Patients with metastatic colorectal cancer, 70 years of age or older, were successfully treated with a first-line combination of oxaliplatin and capecitabine (XELOX) in an Italian study. There was a response rate of 41% among patients in the trial, and side effects were manageable.
Patients in the trial received an intravenous infusion of oxaliplatin on the first day of a three-week treatment cycle followed by 2 weeks of daily oral capecitabine and a week of rest from treatment. Doses of both oxaliplatin (Eloxotin©) and capecitabine (Xeloda©) were lower during the first and second treatment cycles and increased if patients did not have serious toxicity.

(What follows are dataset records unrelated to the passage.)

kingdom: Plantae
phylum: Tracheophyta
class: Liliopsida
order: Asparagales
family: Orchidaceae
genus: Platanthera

Seventy-six (76) patients were treated during the study with 2 complete and 29 partial responses. The median time until their cancers got worse was 8.% months, median overall survival time was 14.4 months.
5% of study patients had severely *lowered blood counts.* 8% suffered from *neuropathy* in their hands and feet severe enough to cause pain or interfere with functioning. 13% had advanced *hand and foot syndrome* with redness, pain, and cracking of the skin.
Pasquale Comella, M.D. and his colleagues from the Southern Italy Oncology Group reported the results of their study in the July 15, 2005 issue of *Cancer* (Volume 104, Issue 2 Pages 282 – 289). They concluded:
Fit elderly patients with MCC showed a good RR to XELOX with only mild toxicity observed in most patients. XELOX, should, therefore be considered as an important therapeutic option for elderly patients with MCC.